This is a prototype (incomplete) for an object for screen scraping the Curriculum Search page at this link: https://my.sa.ucsb.edu/public/curriculum/coursesearch.aspx
The long term goal is to be add UCSB Courses directly into a Calendar program (e.g. iCal or Google Calendar). The classes in this package are a first step towards that long-term goal.
W14 | jstaahl 4pm | kmai12 | Parser for the UCSB curriculum search
The UCSBCurriculumSearch object is designed to load its data automatically from the web page: http://my.sa.ucsb.edu/public/curriculum/. The current version shows a Java approach to solving the "viewstate" problem that arises when working with ASPX websites, as well as illustrating how to do a POST in Java. It also sketches out the java objects needed, though there is lots of work still left to do---mostly, parsing the HTML.
You can find an example of the HTML that you need to be able to parse in the directory sampleData in the file coursesearch2014.html. This file contains the result of doing a query on CMPSC undergraduate courses for Spring 2014 (retrieved 03/10/2014).
You will see that each lecture or discussion section is represented by a table row that starts with this tag:
<tr class="CourseInfoRow">
You will see that the fields in the UCSBLecture and UCSBSection classes correspond to the fields that can be found in these rows. A few observations may help:
- A lot of redundant information (e.g. long form course description, major restrictions) is included in both the lecture section rows and the discussion section rows. We suggest making the simplifying assumption that all of the sections for a given lecture have the same information for these fields, and so we store that only for the lecture sections.
- In the HTML for each CourseInfoRow there is a field called "section" that has a boolean value of "true" or "false" (spelled out in text). Confusingly, it appears to be "true" for the Lectures, and "false" for the Discussion Sections (which is the opposite of what you might expect.)
- Note the spacing of course numbers—there is more information about this in the Javadoc
- The UCSBCurriculumSearch constructor does an initial read of the URL to initialize two instance variables: viewStateString and eventValString. This is because those fields have to be "echoed back" to the server on every subsequent query, or the server will return a bad status code (HTTP status code 500). You shouldn't have to worry too much about that, though. Your main job is to flesh out the UCSBLecture and UCSBSection classes, and add methods to parse the HTML and initialize the fields in those classes.
To run the course scraper with a GUI, do:
ant gui
To run the course scraper using just the terminal, do:
ant run
If this is the first time running it, it will automatically download the course curriculum search page's SSL certificate. You should verify that this is the correct SSL certificate. After it has installed the SSL certificate, the course scraper will run. Once you select the search criteria: DEPARTMENT, Quarter, Year, Level. (e.g. CMPSC, Spring, 2014, Undergraduate) Hopefully you will see the following when running the GUI.
You should see something similar to this when running the program via terminal. NOTE: Be aware that sometimes copying and pasting input will cause an error depending on where you copied the text from.

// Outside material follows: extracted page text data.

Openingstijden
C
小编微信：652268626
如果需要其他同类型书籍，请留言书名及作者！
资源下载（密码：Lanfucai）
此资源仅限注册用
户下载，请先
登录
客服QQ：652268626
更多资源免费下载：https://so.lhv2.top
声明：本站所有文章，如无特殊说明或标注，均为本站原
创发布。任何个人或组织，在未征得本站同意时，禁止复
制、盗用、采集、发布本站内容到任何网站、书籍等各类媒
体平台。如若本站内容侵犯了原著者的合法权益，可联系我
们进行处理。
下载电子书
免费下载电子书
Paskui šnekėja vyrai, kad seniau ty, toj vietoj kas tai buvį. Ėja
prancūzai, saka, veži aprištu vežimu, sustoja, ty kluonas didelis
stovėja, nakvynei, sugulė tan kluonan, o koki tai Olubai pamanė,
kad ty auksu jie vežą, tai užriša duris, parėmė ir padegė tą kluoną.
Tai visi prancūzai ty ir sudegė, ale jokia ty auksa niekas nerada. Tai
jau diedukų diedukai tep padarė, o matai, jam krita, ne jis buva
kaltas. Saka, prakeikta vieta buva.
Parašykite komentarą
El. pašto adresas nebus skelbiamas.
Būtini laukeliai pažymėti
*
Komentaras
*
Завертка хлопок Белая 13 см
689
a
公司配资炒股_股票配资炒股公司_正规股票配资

- The untabbed output represents lectures and the tabbed output represents sections.
- To exit the program, just press enter w/o any input.
- Archive link
- Relevant Mantis links
W16 Final Remarks:
To the next set of students working on this project, I encourage you to look through UCSBCirriculumSearch first. That class is the one that actually goes through the course site and scrapes all of the course data in order to display it to us. If you are not familiar with writing or reading programs that scrape data off of a site, the file will seem difficult to understand and thus I would put most of my effort there. To make matters worse we found some instances of code that was written but never used in that class so there may be more throughout the file. If you're planning on adding search criteria, as one of the next issues I recommend you check out JSoup: ---> http://jsoup.org/. It makes writing scraper code much easier and all it takes is a bit of familiarity with HTML and CSS (well, so does writing the code without JSoup). In addition, you could go even further and refactor the previous scraper code with JSoup entirely! That would make it nicer for future students of the course. The rest of the files in this project are not as complex and are much easier to follow, so just take a look at those to familarize yourself with all aspects of the project.

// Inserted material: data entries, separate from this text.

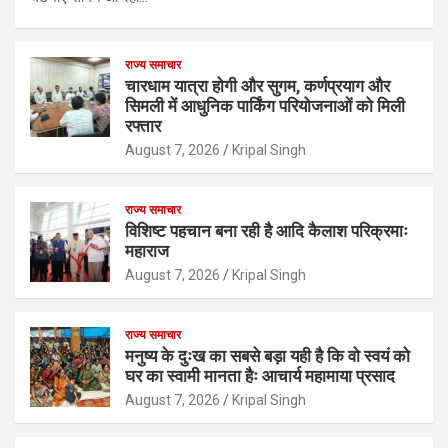
राज्य समाचार
चारधाम यात्रा होगी और सुगम, कर्णप्रयाग और
सिमली में आधुनिक पार्किंग परियोजनाओं को मिली
रफ्तार
August 7, 2026
Kripal Singh
राज्य समाचार
विशिष्ट पहचान बना रही है आदि कैलाश परिक्रमाः
महाराज
August 7, 2026
Kripal Singh
राज्य समाचार
मनुष्य के दुःख का सबसे बड़ा यही है कि वो स्वयं को
घर का स्वामी मानता हैः आचार्य महामाया प्रसाद
August 7, 2026
Kripal Singh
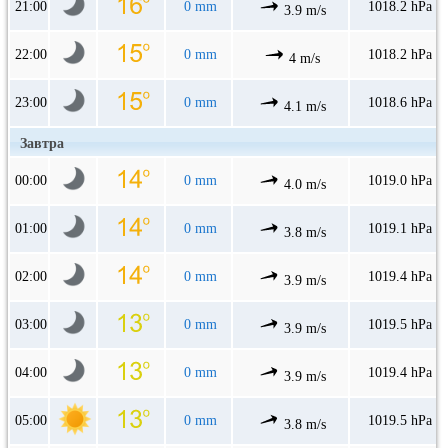
21:00
0 mm
1018.2 hPa
3.9 m/s
22:00
0 mm
1018.2 hPa
4 m/s
23:00
0 mm
1018.6 hPa
4.1 m/s
Завтра
00:00
0 mm
1019.0 hPa
4.0 m/s
01:00
0 mm
1019.1 hPa
3.8 m/s
02:00
0 mm
1019.4 hPa
3.9 m/s
03:00
0 mm
1019.5 hPa
3.9 m/s
04:00
0 mm
1019.4 hPa
3.9 m/s
05:00
0 mm
1019.5 hPa
3.8 m/s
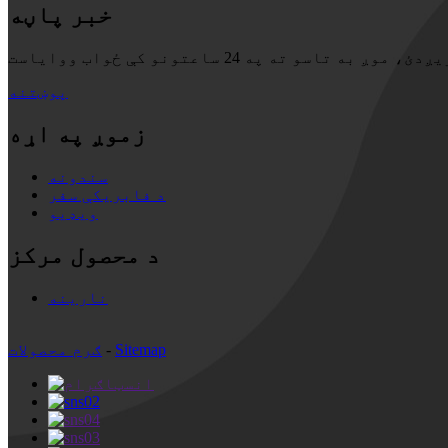
خبر پاڼه
پوښتنه
زموږ په اړه
سندونه
د فابریکې سفر
ویډیو
د محصول مرکز
نارینه
Sitemap
-
ګرم محصولات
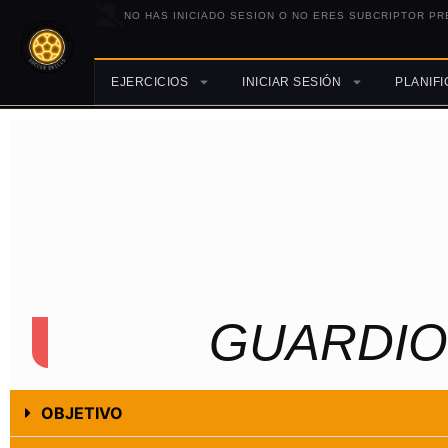
NO HAS INICIADO SESION O NO ERES SUBCRIPTOR PR
EJERCICIOS
INICIAR SESIÓN
PLANIF
GUARDIO
OBJETIVO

As for bugs, the most troubling one we found in our time with the project was that the program would seemingly not work at times. We found that the fix for it was to simply refresh the course page in our browser. Once that's done the program would once again find your desried course. We couldn't quite figure out the cause of this bug, but it's something to make note of. You could add, as mentioned in the first paragraph, more search criteria to the program as a new feature. Right now you make the search using the aforementioned: DEPT, QUARTER, YEAR, LEVEL system; however, what if you want to just look up "Courses with professor Conrad"? The possibilities here are limited to just what kind of search criteria you may find useful! Porting the program to an Android App would also be pretty handy if you want to search through courses on the go.